A Região Africana comporta o fardo mais elevado de mortalidade materna em todo o mundo. Estima-se que 70% das mortes maternas ao nível mundial ocorram na África Subsariana, apesar de a maioria ser evitável através do acesso a cuidados pré-natais de qualidade, assistência qualificada nos partos e serviços de emergência oportunos. As lacunas no acesso a serviços essenciais de saúde sexual e reprodutiva, incluindo o planeamento familiar, continuam a colocar mulheres e raparigas em risco desnecessário.
O outro desafio é que a violência contra as mulheres continua a ser generalizada. Uma em cada três mulheres sofre violência física ou sexual ao longo da vida, com consequências graves e duradouras para a saúde, a segurança e o bem-estar.
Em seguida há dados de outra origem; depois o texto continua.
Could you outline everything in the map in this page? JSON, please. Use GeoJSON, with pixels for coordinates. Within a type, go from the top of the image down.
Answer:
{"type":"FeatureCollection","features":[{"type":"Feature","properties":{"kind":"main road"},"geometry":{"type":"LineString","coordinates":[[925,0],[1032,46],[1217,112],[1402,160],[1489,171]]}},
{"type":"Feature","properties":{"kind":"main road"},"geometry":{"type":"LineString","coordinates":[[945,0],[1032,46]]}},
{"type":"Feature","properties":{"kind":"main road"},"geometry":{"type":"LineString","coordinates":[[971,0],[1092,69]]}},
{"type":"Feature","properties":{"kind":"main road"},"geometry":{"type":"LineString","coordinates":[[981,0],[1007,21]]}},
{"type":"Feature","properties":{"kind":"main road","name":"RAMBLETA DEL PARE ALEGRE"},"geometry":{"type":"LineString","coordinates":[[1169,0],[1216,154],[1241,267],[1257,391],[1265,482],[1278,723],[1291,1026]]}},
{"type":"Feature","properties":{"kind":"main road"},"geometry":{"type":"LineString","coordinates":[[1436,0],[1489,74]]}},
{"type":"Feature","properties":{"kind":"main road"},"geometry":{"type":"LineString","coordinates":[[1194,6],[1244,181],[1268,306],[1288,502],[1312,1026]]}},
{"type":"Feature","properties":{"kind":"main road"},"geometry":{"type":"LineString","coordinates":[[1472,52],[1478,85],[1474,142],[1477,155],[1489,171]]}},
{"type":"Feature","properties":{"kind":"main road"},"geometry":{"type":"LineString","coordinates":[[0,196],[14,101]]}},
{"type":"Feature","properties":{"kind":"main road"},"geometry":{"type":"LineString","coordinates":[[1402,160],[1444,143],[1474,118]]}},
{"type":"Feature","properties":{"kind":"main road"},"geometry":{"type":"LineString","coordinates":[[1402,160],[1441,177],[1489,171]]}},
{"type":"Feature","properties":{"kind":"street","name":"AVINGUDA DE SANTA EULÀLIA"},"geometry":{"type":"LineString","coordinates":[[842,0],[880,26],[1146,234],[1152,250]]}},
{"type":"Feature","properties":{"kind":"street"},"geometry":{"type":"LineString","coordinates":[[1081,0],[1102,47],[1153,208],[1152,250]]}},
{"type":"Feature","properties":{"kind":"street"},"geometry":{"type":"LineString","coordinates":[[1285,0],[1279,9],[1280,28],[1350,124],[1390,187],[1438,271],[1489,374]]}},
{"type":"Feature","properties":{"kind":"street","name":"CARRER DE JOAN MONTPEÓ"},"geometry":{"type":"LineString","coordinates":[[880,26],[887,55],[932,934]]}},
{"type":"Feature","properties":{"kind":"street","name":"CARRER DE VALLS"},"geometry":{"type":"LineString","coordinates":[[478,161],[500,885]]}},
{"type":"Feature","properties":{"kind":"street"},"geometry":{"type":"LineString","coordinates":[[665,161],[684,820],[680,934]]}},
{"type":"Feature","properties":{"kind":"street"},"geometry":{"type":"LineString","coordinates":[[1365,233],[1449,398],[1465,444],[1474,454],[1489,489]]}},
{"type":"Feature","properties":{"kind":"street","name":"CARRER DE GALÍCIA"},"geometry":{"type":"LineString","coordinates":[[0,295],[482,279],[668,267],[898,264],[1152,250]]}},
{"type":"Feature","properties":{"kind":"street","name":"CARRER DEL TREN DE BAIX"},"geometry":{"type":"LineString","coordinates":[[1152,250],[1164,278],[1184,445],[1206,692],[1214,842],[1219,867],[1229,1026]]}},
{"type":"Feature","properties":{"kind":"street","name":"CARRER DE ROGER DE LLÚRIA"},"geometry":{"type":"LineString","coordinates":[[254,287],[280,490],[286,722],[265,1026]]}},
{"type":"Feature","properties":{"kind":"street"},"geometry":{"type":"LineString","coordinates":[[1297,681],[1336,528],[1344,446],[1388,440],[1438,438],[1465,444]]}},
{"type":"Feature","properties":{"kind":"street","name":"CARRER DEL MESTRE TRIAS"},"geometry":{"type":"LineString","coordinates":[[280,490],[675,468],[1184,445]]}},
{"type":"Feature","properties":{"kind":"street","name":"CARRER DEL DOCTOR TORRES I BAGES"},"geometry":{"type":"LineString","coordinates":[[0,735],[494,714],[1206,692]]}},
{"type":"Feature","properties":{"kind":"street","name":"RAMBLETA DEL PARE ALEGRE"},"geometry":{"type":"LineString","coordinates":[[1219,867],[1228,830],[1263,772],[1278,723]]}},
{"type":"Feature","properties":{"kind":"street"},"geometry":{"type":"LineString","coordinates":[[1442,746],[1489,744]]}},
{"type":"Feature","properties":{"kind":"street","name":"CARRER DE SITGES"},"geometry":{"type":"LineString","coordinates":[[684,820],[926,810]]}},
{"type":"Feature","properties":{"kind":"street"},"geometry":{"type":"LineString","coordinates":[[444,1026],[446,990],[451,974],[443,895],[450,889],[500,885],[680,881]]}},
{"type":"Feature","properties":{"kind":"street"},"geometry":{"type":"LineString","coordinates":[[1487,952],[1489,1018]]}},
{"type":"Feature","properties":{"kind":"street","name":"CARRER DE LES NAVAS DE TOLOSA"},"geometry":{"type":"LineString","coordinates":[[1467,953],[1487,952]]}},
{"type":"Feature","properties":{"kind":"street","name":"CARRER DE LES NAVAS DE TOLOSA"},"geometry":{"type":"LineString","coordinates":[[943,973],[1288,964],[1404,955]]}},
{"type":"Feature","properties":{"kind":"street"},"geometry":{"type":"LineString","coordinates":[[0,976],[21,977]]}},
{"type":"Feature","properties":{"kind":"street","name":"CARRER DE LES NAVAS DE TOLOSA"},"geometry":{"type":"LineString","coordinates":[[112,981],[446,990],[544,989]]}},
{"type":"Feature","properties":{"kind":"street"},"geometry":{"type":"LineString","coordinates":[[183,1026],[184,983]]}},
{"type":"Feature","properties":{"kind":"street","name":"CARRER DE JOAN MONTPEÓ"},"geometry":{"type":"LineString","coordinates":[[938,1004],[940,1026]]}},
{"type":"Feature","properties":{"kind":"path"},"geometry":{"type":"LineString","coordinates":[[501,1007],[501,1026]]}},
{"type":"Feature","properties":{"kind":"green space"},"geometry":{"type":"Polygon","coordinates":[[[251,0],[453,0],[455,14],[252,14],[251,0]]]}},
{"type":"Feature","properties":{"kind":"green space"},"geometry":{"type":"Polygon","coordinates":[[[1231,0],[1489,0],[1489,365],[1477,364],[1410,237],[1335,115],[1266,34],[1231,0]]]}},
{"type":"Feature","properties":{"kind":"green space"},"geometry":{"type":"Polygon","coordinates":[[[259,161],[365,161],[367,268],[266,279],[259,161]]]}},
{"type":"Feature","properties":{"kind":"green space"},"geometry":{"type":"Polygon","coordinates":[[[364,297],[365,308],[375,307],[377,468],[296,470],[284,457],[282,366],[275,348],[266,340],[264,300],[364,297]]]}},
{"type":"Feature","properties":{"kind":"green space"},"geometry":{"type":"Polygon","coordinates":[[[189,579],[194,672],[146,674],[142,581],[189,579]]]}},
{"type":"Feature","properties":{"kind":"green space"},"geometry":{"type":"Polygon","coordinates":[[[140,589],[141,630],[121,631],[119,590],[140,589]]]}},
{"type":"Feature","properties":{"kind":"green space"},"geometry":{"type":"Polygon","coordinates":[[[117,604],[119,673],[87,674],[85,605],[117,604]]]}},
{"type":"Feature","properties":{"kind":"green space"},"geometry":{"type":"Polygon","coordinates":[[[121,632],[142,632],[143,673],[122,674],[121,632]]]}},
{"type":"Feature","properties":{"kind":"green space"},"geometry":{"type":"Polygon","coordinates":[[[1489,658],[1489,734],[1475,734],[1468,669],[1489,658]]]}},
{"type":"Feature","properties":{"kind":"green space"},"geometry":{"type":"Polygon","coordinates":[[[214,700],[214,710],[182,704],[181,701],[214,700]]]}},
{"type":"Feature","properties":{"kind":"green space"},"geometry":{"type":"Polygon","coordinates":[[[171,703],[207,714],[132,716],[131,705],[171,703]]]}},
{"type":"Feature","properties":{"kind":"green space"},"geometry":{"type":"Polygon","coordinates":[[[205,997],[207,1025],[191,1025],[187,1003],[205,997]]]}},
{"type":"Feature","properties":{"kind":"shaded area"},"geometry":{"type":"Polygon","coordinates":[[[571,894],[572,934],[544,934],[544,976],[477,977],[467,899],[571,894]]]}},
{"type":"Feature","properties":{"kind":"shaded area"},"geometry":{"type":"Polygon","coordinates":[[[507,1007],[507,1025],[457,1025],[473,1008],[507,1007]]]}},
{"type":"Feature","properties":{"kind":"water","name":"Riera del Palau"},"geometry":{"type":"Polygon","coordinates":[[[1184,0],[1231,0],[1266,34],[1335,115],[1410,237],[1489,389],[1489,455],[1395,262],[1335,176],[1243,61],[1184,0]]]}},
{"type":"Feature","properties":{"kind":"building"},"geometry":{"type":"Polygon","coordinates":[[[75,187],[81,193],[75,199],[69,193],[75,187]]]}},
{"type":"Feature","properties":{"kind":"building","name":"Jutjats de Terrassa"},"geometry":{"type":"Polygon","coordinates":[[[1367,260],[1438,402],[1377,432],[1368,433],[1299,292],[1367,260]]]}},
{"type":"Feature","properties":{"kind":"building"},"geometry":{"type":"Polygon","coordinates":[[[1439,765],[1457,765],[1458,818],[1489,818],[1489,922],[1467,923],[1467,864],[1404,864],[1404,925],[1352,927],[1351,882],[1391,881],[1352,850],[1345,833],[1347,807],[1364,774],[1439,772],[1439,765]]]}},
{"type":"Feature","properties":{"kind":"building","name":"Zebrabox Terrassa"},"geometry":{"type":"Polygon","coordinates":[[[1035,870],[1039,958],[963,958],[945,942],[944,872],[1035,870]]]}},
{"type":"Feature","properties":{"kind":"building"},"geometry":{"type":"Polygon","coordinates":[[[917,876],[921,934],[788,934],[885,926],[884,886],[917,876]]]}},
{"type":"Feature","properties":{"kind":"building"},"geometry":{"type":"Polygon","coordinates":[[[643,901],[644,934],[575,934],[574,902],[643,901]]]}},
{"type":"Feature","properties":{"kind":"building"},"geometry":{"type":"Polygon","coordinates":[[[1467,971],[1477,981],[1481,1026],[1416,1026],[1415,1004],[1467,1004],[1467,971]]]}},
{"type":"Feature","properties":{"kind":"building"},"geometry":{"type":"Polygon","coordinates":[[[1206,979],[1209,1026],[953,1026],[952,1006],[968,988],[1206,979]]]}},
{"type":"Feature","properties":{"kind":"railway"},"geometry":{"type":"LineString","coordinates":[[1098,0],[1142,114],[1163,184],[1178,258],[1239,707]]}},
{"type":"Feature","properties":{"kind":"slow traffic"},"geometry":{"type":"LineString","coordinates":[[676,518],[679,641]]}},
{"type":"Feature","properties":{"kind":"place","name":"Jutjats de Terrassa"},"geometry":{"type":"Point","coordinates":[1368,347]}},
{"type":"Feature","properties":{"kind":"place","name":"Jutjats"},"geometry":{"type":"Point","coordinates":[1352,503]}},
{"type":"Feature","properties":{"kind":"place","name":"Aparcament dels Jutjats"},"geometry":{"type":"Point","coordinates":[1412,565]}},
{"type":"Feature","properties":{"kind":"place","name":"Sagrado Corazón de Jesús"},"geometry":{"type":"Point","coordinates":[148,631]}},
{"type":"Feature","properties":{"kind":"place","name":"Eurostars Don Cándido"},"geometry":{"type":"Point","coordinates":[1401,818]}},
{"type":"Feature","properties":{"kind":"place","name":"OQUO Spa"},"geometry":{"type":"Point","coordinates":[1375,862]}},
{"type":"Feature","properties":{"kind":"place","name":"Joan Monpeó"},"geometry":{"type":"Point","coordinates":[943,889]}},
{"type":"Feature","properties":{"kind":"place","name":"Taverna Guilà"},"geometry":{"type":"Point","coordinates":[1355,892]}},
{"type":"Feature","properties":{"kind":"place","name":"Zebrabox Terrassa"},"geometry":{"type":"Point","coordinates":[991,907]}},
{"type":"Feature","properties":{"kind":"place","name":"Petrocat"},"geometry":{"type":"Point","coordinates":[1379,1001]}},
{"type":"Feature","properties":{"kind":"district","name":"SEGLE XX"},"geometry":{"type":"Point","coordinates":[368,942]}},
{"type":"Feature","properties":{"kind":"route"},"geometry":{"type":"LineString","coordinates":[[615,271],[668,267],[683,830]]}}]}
Também continuam a persistir práticas prejudiciais. Em todo o mundo, mais de 200 milhões de mulheres e raparigas sofrem as consequências da mutilação genital feminina, a maioria delas em África. Essas práticas prejudicam a saúde, limitam oportunidades e violam os direitos humanos fundamentais.
As mulheres continuam sub-representadas em posições de liderança e de tomada de decisões. Em toda a África, as mulheres ocupam cerca de um quarto dos assentos parlamentares, o que limita sua influência na formulação de políticas que afectam a saúde, a equidade e o desenvolvimento.
Apesar desses desafios, estão a ser realizados progressos significativos. Os países da Região estão a alargar o acesso aos serviços de saúde materna e reprodutiva, reforçando os quadros jurídicos e de políticas, e investindo em sistemas de saúde mais inclusivos. As mulheres estão a contribuir como profissionais de saúde, cientistas, decisores políticos e líderes, auxiliando a dar forma a sistemas de saúde mais robustos e com maior capacidade de resposta.
A cobertura universal de saúde não pode ser alcançada a menos que os sistemas de saúde sejam concebidos para atender às necessidades das mulheres e das raparigas ao longo de toda a vida. Garantir o acesso a serviços de saúde essenciais, incluindo cuidados maternos, serviços de saúde sexual e reprodutiva e serviços para sobreviventes de violência de género, é fundamental para melhorar os resultados em saúde e reduzir as mortes evitáveis.
Promover a saúde e os direitos das mulheres e das raparigas é essencial para o futuro da África. Contribui directamente para famílias mais saudáveis, comunidades mais resilientes e sistemas de saúde mais robustos.
Neste Dia Internacional da Mulher, a OMS reafirma o seu compromisso de trabalhar com os Estados-Membros e parceiros para garantir que todas as mulheres e raparigas tenham acesso a serviços de saúde de qualidade, vivam livres da violência e gozem plenamente do seu direito à saúde.